The rapid spread of computers and information technology has generated a need for highly trained workers to design and develop new hardware and software systems and to incorporate new technologies. The occupational titles used to describe these workers evolve rapidly, reflecting new areas of specialization or changes in technology, as well as the preferences and practices of employers. There are hundreds of occupational titles relating to computing.

It is not my intention to give definitions of all the possible careers in information technology or computer science, but I will briefly differentiate among the more popular, broader disciples. The Internet is a great source of information on computer careers, naturally.

Variety of jobs

Computer engineers design and test computer hardware and software. They are the team members who solve theoretical problems. They apply their knowledge of math and science to computer design.

Computer programmers also called software engineers, write detailed instructions (software) that tell computers how to perform tasks.

Systems analysts help organizations redesign their computer systems to increase efficiency. Analysts often specialize in business, science, or engineering systems.

Database administrators create and maintain computer database systems. Databases are software systems that contain complex records of information.

The growth of the Internet and the expansion of the World Wide Web (the graphical portion of the Internet) have generated a variety of occupations related to the design, development, and maintenance of Web sites and their servers. For example, webmasters are responsible for all technical aspects of a Web site, including performance issues such as speed of access, and for approving the content of the site. Internet developers or Web developers, also called Web designers, are responsible for day-to-day site design and creation.

Computer scientists work as theorists, professors, researchers, or inventors. Their jobs are distinguished by the higher level of theoretical expertise and innovation they apply to complex problems and the creation or application of new technology.

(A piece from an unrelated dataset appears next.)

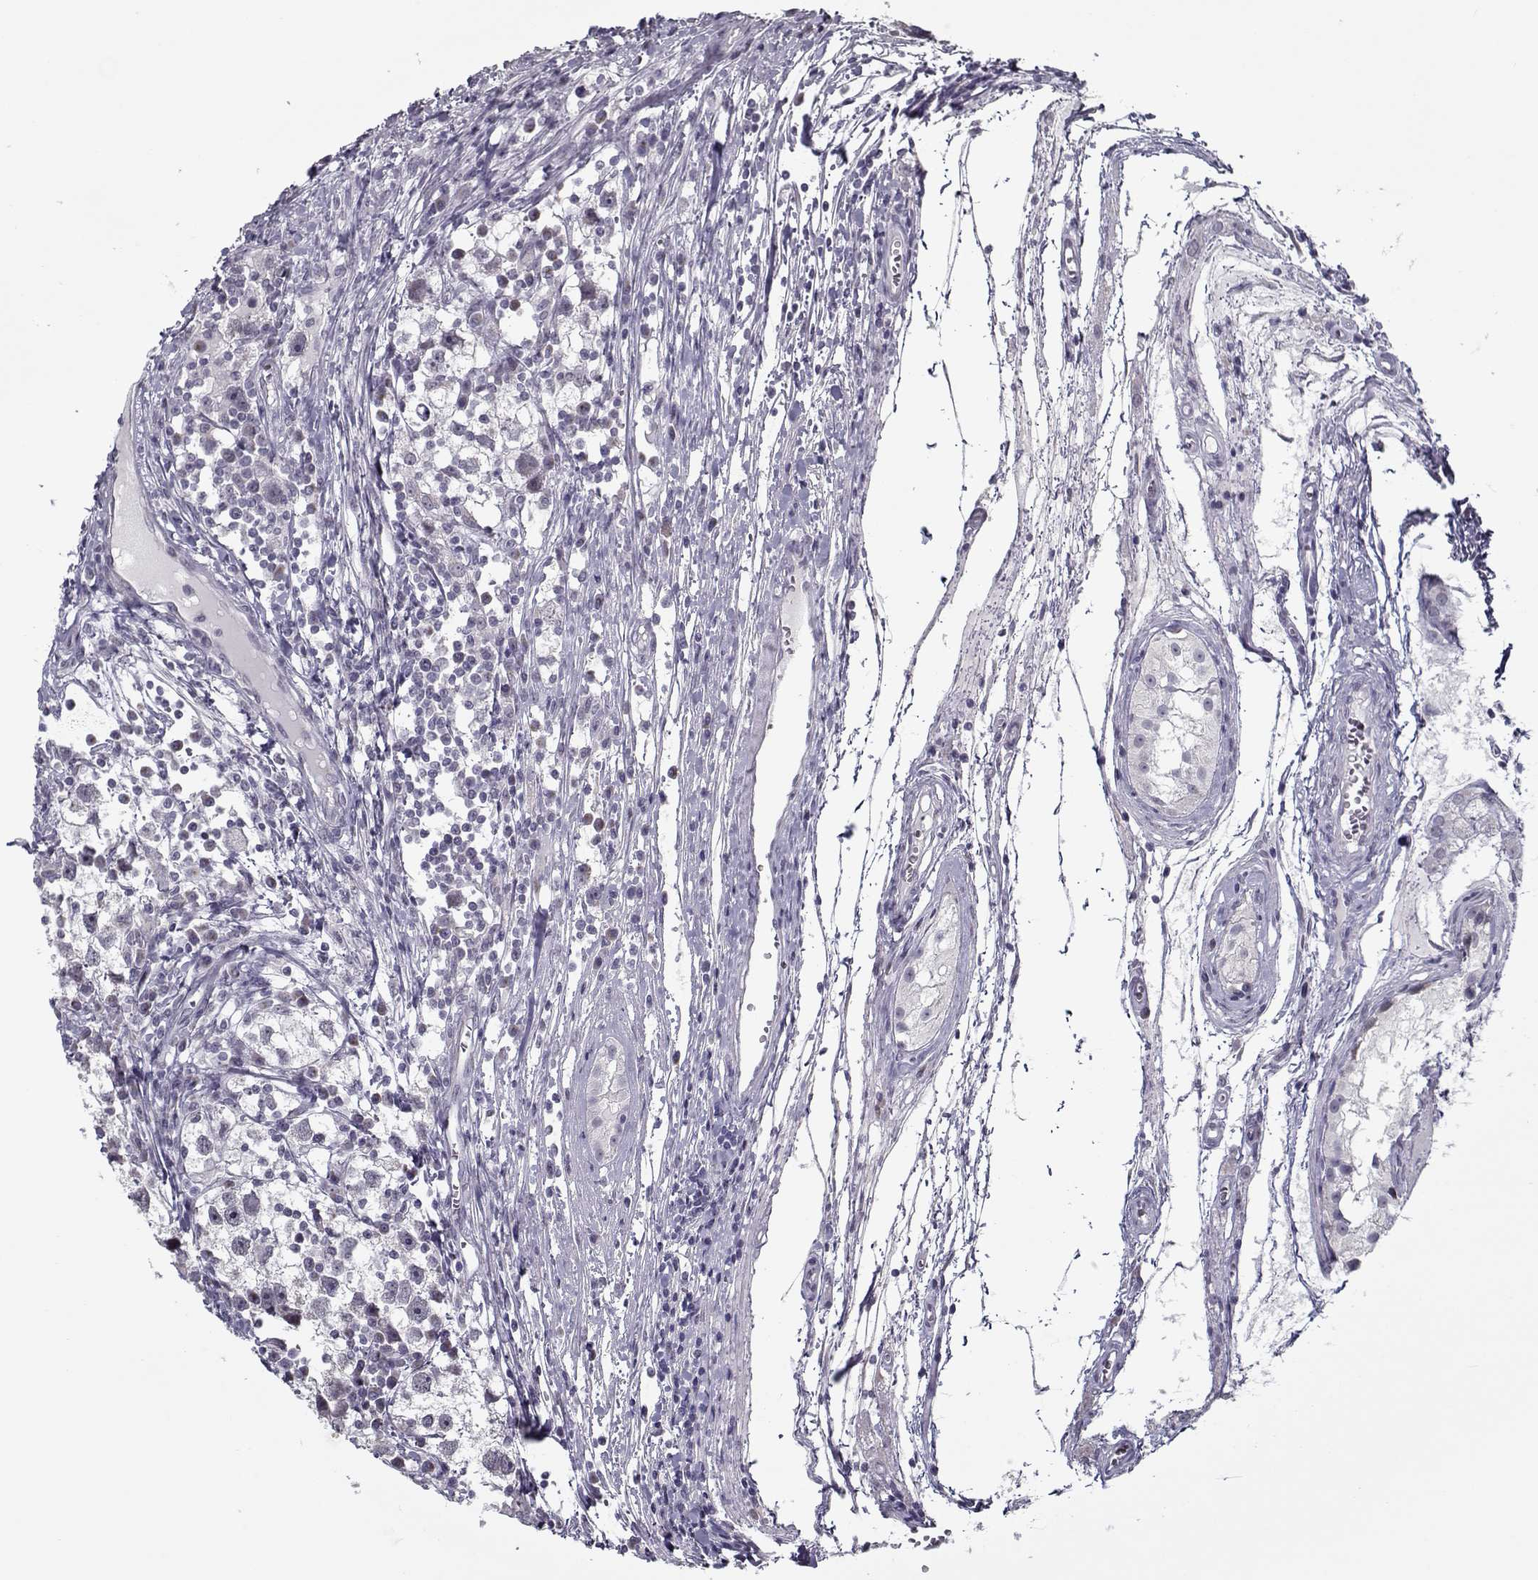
{"staining": {"intensity": "negative", "quantity": "none", "location": "none"}, "tissue": "testis cancer", "cell_type": "Tumor cells", "image_type": "cancer", "snomed": [{"axis": "morphology", "description": "Seminoma, NOS"}, {"axis": "topography", "description": "Testis"}], "caption": "This histopathology image is of seminoma (testis) stained with immunohistochemistry to label a protein in brown with the nuclei are counter-stained blue. There is no positivity in tumor cells.", "gene": "SEC16B", "patient": {"sex": "male", "age": 30}}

It is difficult for someone outside the field to choose the area they think might best be suited for them without having some hands-on experience. The good thing is, most universities or colleges offer introductory courses in computer science in the first year. These courses give a student a good idea of what the different areas are all about, and allow them to make an informed decision early.

Some youngsters argue that they will not bother to take academic courses in computer science, as all they need is to make sure they get certified in the use of the different hardware and software on the market. The danger in this is that their certification is only valid for as long as the life of that version of the software or hardware. We all know how short that life span is. They will forever be playing catch up to ensure that the certificates they have mean something.

On the other hand, a degree or diploma in computer science, computer engineering, information technology, software engineering, etc. means that they understand the why behind computers and computer applications. Everything else can be built on this. Their qualification goes beyond any software or hardware manufacturer. This does not mean that when they graduate from a college or university they will know everything there is to know about the world of computers. Far from it. In fact, when they go into the work place, it will become clear to them how little they do know. They may even have to take a certification course to bring them up to speed in a particular area depending on the needs of their employer.

But their academic training will have prepared them to quickly assimilate the new information being thrown at them, and they will be able to make the link between the theory and the practical, becoming productive in a short space of time. They will bring to the problems that confront them a level of reasoning which shows that they not only know “how” to fix the problem, but “why” the fix works. They will understand the principles that underlie the technology. When the technology changes, they will be able to adapt, and also adapt the technology to suit their and their organization’s needs.